大学への投資は、米国の教育サービス輸出(2023年450億ドル)を支援する。特に、リベラル系大学への公的支援縮小(例:2024年ハーバード大学の連邦資金削減議論)で、投資の可能性が広がっている。韓国のサムスンの研究投資(1億ドル)は参考になるが、ビザ制限が壁だ。研究協業なら、日本の協力姿勢を効果的に示せる。これらの施策は、赤字の大幅削減には及ばないが、トランプの経済強化の目標に応え、関税回避に役立つ。EUのLNG輸入拡大(2018年)や安倍氏の投資約束(2017年、1500億ドル)は、その成功を示す。
日本だけでなく、EUなど他国も同様の柔軟な対応が求められる。国柄を踏まえ、協力姿勢を示すべきだ。報復関税や非関税障壁の新設は愚策だ。中国は報復関税を選び、米国との対立を深めた。自ら墓穴を掘ったのだ。日本を含む他の国々は、柔軟な姿勢で関税ショックを和らげ、米中間の争いに収斂させるのが賢明だ。様子見が最上の策である。

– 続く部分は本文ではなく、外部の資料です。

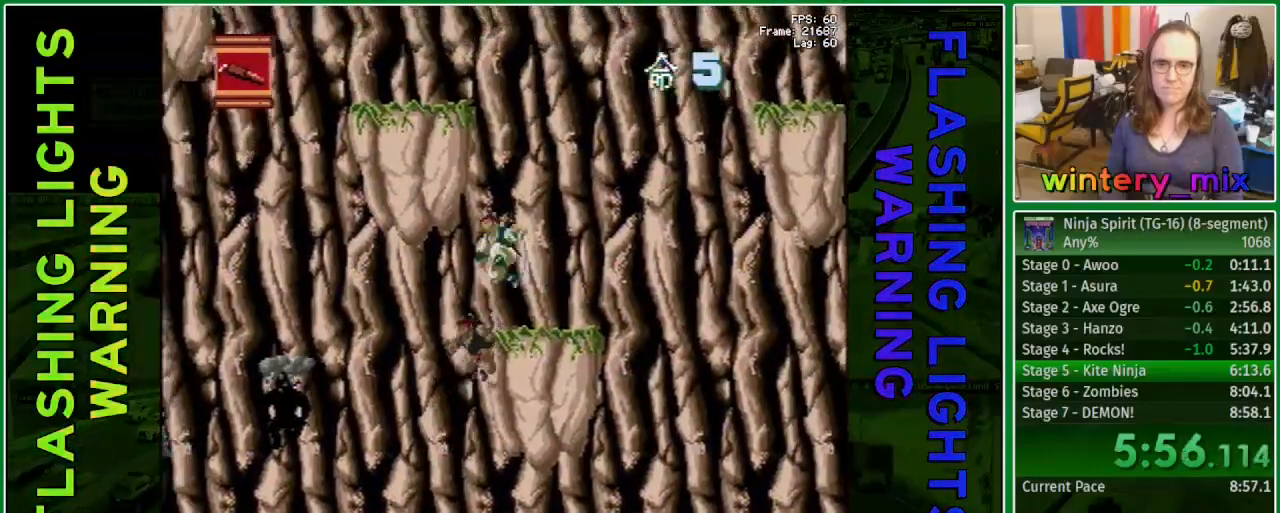
{"dt_ms": 1000, "buttons": ["A", "DPAD_LEFT"]}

この関税ショックは、実はチャンスかもしれない。日本や多くの国は、長年の問題を抱えている。解決には戦争のような大きなショックが必要だが、関税ショックはそれに次ぐ力を持つ。戦争と違い、人的被害や国土の荒廃はない。トランプ関税は、日本の停滞を打破し、問題解決の端緒となる可能性がある。柔軟に対応し、未来を切り開くべきだ。